New York: Scientists have identified the role of a protein in the development of typically harmless moles on our skin into the dangerous melanoma skin cancer.
Both moles and melanomas originate from melanin-producing cells (melanocytes) within the skin.
The researchers found that lower level of protein called p15 may promote growth of moles into melanoma.
The findings also revealed what keeps typical moles stop in their usual non-cancerous, no-growth state.
Scientists have known for years that a mutation in the cell growth gene called BRAF makes them start growing, but until now did not understand why they stopped.
"The BRAF mutation that stimulates the initial growth of moles also stimulates the production of a tumour suppressor protein, p15, which ultimately acts as a powerful brake on further cell division," said study senior author Todd Ridky, assistant professor at Perelman School of Medicine at the University of Pennsylvania in the US.

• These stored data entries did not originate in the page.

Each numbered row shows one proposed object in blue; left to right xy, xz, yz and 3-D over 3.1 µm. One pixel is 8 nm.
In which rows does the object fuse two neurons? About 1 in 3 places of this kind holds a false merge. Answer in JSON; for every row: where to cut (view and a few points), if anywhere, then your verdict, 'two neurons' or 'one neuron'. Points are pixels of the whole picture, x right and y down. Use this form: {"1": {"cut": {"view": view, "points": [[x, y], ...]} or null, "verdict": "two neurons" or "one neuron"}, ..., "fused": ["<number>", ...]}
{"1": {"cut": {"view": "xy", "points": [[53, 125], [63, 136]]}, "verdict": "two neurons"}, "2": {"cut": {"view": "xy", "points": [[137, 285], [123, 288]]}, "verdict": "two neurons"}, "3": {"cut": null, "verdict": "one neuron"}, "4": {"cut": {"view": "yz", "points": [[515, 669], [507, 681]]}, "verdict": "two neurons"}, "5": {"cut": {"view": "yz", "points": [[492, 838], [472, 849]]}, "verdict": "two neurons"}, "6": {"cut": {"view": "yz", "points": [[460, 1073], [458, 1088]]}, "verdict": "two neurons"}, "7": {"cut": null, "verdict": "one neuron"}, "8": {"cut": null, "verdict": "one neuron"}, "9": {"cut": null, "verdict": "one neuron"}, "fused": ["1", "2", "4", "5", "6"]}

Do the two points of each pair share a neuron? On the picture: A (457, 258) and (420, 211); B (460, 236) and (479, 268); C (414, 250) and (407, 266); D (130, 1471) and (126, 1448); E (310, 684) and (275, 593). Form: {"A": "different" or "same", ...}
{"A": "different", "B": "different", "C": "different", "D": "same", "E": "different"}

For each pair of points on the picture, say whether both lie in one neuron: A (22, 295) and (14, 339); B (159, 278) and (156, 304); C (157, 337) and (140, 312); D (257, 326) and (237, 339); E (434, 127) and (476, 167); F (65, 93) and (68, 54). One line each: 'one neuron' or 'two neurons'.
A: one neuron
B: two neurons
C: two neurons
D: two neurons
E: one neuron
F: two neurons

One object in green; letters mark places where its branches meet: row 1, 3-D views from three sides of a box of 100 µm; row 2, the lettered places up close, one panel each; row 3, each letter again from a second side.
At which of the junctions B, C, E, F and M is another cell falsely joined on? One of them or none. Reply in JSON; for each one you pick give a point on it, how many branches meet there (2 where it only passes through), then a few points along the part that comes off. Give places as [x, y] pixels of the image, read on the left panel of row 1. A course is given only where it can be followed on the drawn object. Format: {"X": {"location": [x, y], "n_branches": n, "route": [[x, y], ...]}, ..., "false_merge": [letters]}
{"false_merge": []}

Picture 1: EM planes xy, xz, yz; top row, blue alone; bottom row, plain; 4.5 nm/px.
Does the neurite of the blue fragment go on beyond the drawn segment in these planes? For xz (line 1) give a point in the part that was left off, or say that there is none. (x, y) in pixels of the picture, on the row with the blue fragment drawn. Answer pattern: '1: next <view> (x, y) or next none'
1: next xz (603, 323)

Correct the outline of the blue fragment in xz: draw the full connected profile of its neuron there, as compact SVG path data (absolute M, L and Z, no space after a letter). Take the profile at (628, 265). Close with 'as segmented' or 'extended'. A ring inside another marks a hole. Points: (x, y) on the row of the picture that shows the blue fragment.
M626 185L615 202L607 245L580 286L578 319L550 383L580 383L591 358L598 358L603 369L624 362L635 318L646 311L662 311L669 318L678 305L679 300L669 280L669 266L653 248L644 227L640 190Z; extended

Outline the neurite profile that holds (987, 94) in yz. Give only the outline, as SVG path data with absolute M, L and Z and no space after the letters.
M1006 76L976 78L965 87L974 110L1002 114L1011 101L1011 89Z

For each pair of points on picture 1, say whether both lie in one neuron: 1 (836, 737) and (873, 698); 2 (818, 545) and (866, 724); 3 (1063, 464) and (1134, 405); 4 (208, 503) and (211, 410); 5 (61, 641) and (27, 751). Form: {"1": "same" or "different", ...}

"It is this cell division that ultimately allows the transition from a normal mole into melanoma. When mole cells lose the p15 brake, cells can start dividing again and can progress into cancer," Ridky noted.
The researchers studied mole cells isolated directly from normal benign moles removed from patients, and compared them to melanocytes isolated from normal (non-mole) skin.
The mole melanocytes had 140 times more p15 than the normal skin melanocytes.
Comparing cells from melanoma patients that had originated from previously benign moles, the researchers found generally high p15 levels in the mole tissue, and very low or undetectable p15 in the melanomas.
This suggested that p15 is important for holding regular moles in a benign state, and that any subsequent loss of p15 would promote the transition to melanoma.
The study was published online in the journal Cancer Discovery.